### Task to carry out
Answer these from the memorial design statement:
(a) On what date was the memorial dedicated?
(b) What poem is engraved in the path through the octagon, and who wrote it?
(c) For how long has the octagonal lawn held earth from lands where Americans fought and died?

### Text passage
────

On October 10, 2014, the people of San Francisco dedicated this memorial to our nation’s veterans in honor of their service.
DESIGN STATEMENT ON THE “PASSAGE OF REMEMBRANCE”
by artist Susan Narduli
For half a century, the octagonal lawn in the Memorial Court has served as a little-known repository of earth from lands where Americans fought and died. This stone octagon, now enclosing that earth, is a reflection on memory, within a democracy and amidst the day-to-day life of civil society.
I wanted to create a place that is at once separate from and part of the city. The sloping entrance and the encircling flow of water mark off a place apart, but the city continues to bustle along close by.
The Memorial invites contemplation of what the soil held here means today, what it meant to the men and women who strove for it, what it means for the future, what it means when a democracy goes to war. It’s a personal conversation held in a public space.
The Young Dead Soldiers, the Archibald MacLeish poem engraved in the path through the octagon, continues that conversation between the living and our war dead. They ask for us to give their deaths meaning, to remember. The polished stone captures a visitor’s reflection and the reflections of people nearby, the people charged with remembering and giving meaning.
The Memorial has been designed so that it can be opened to accept newly consecrated earth from battlefields not yet known. This earth will become part of a continuum, with the soil of one battlefield mingling with that of another and, over time, with our own American soil, as the memory of battle filters into our communal understanding.

────

### Data
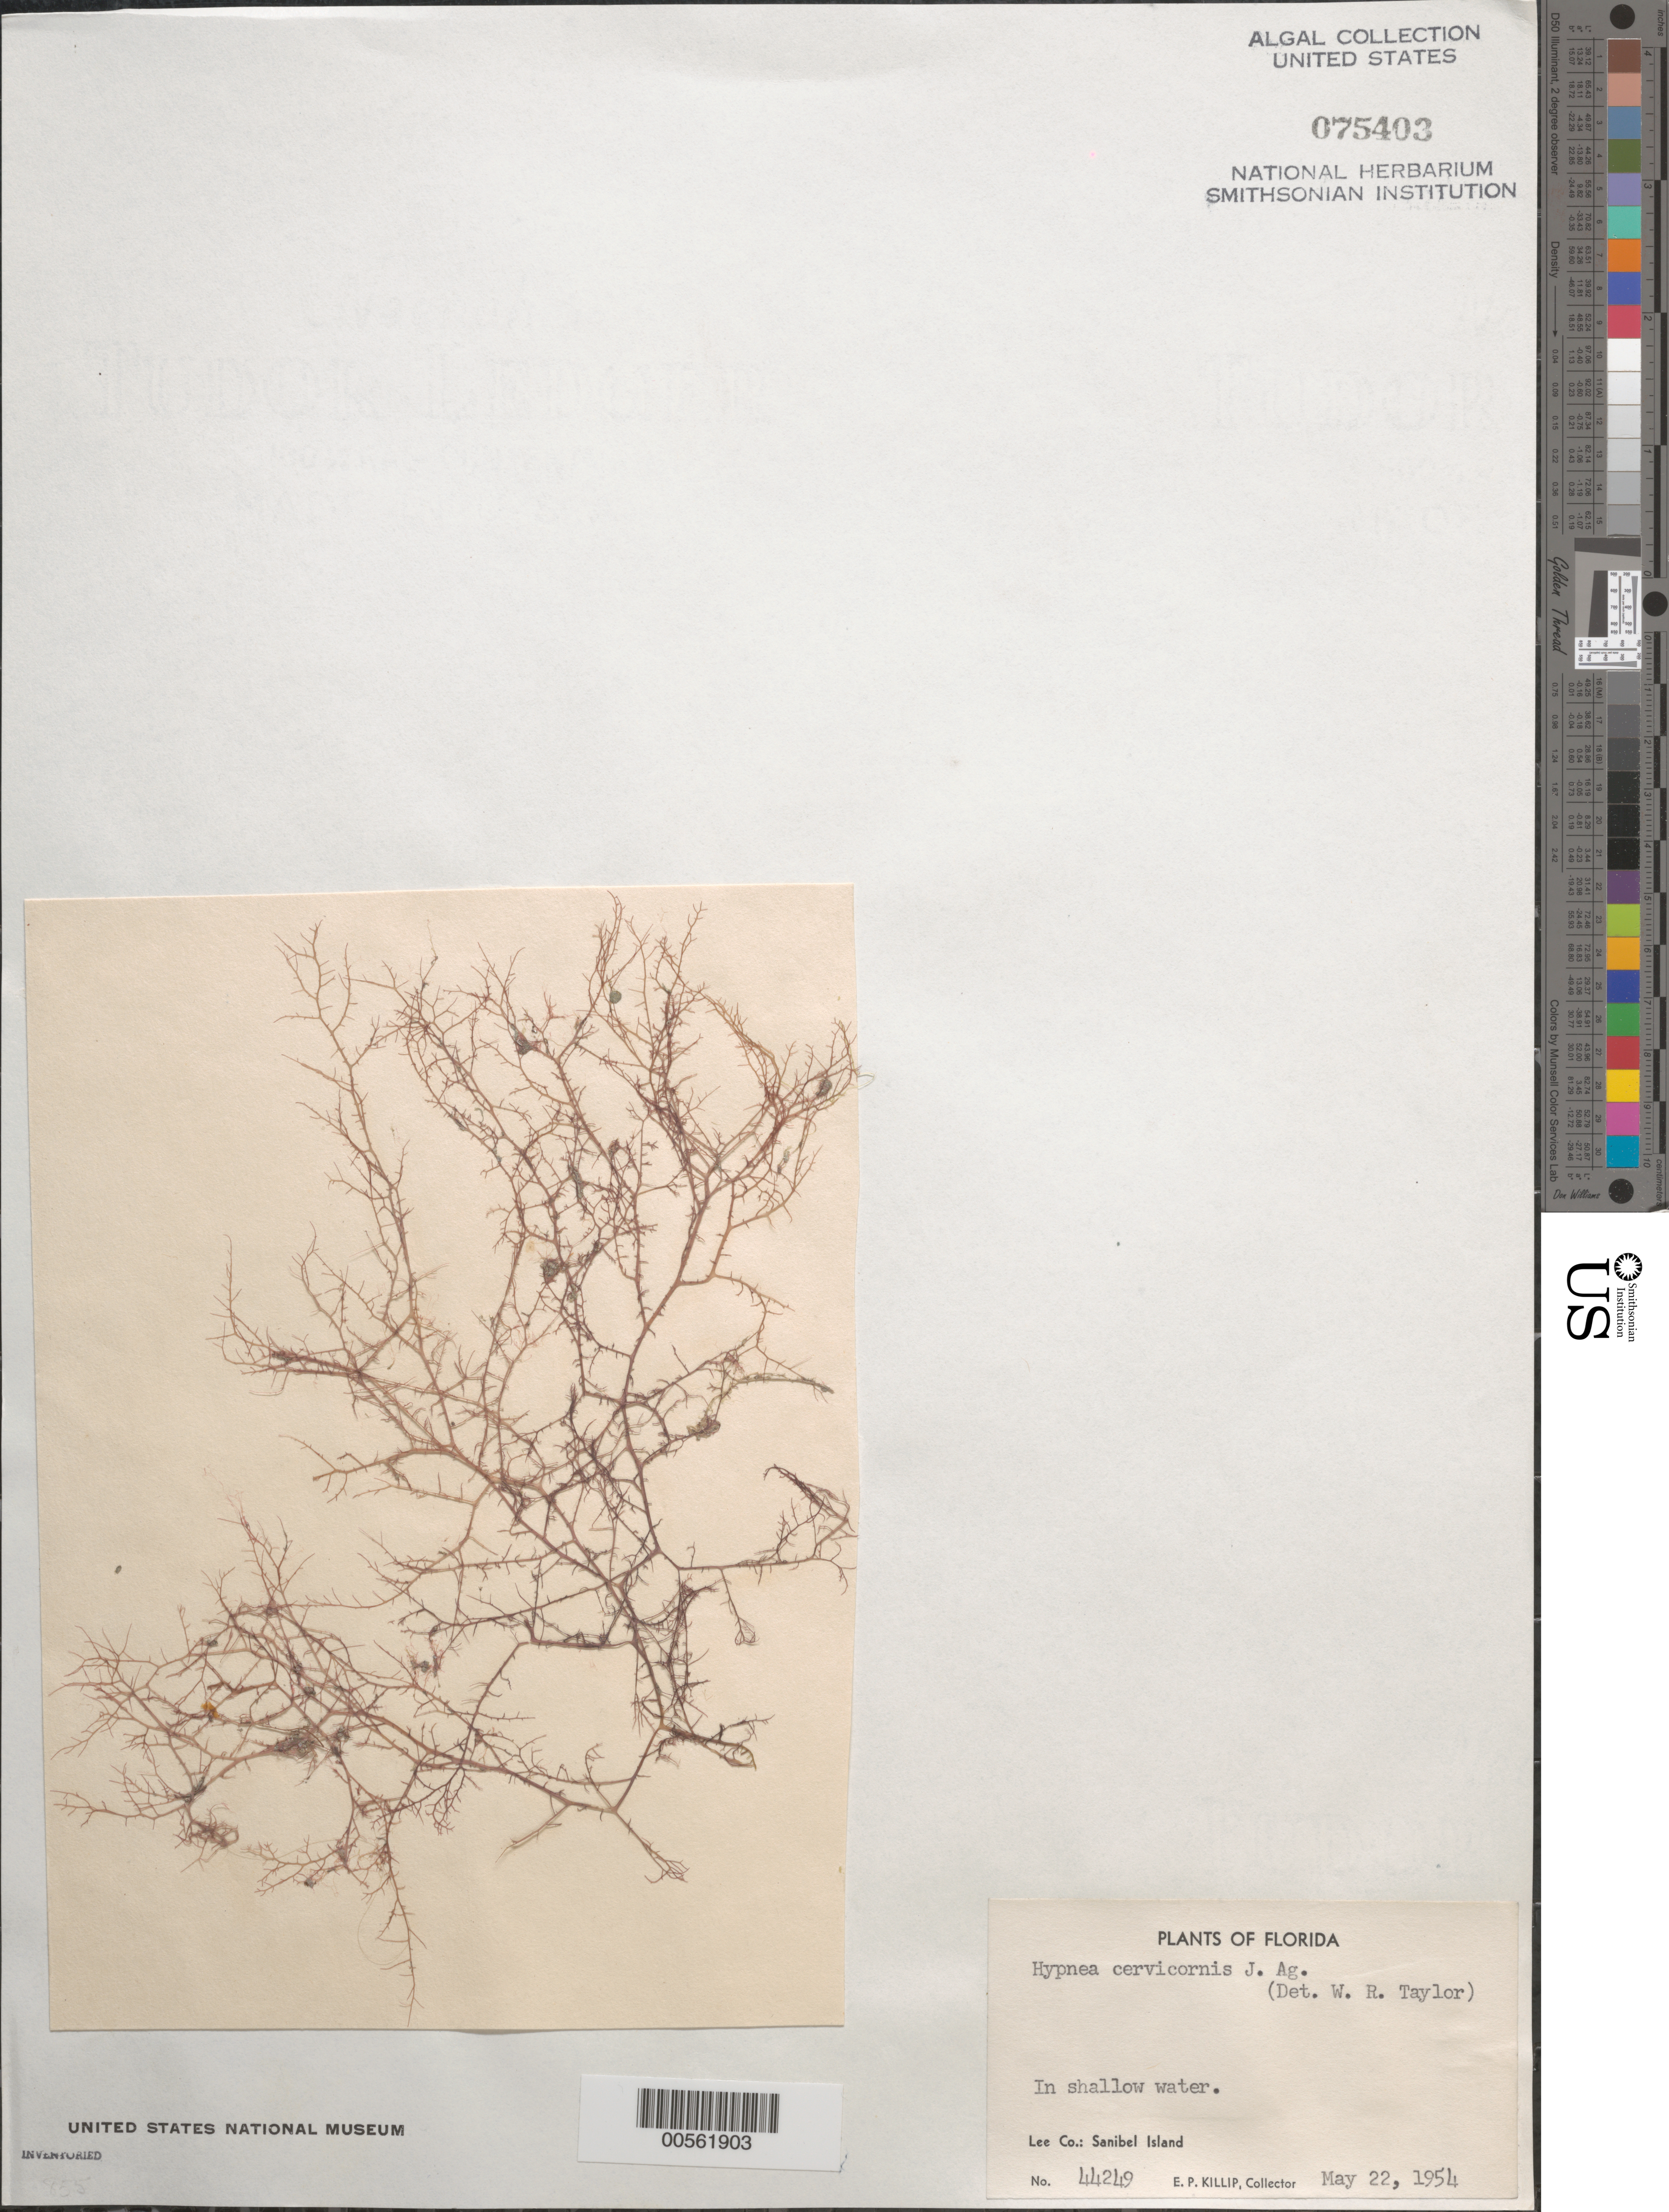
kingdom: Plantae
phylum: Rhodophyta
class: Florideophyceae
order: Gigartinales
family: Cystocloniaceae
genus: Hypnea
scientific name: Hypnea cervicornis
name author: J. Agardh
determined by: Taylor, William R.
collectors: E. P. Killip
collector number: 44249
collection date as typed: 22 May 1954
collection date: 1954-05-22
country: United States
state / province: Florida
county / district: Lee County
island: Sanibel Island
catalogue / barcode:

────

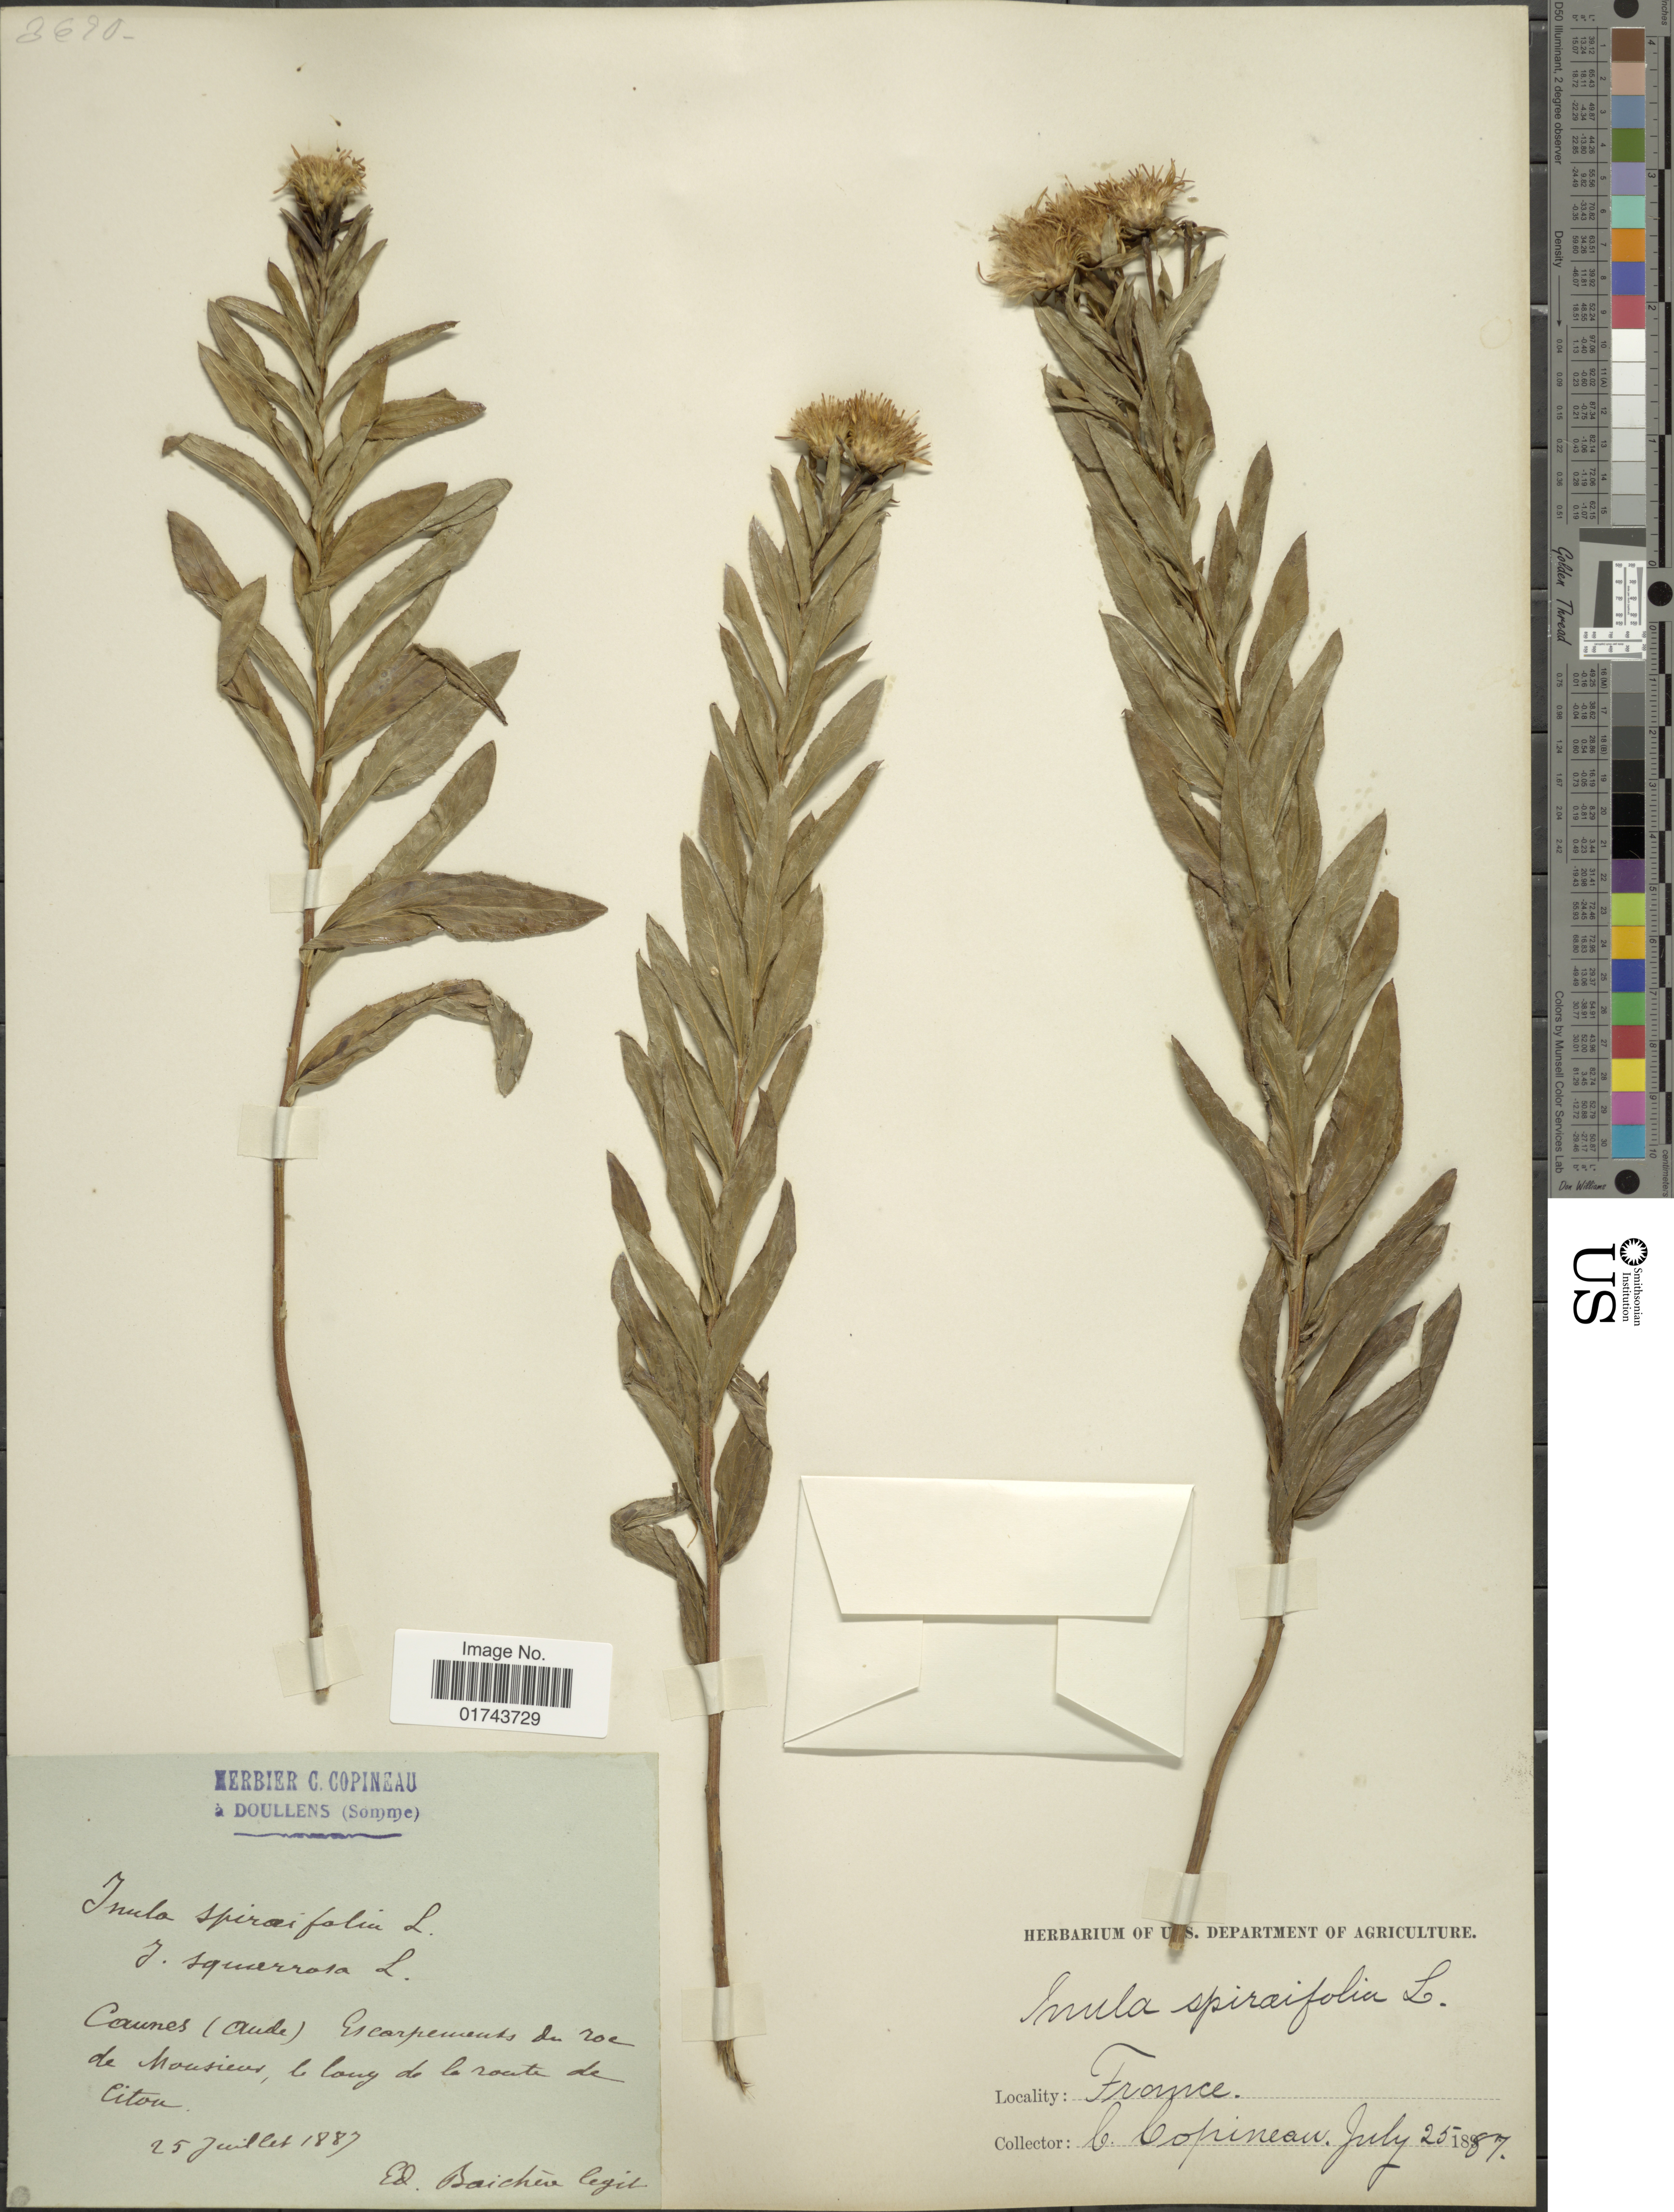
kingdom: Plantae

────

### Answer to the task
(a) October 10, 2014
(b) The Young Dead Soldiers, by Archibald MacLeish
(c) Half a century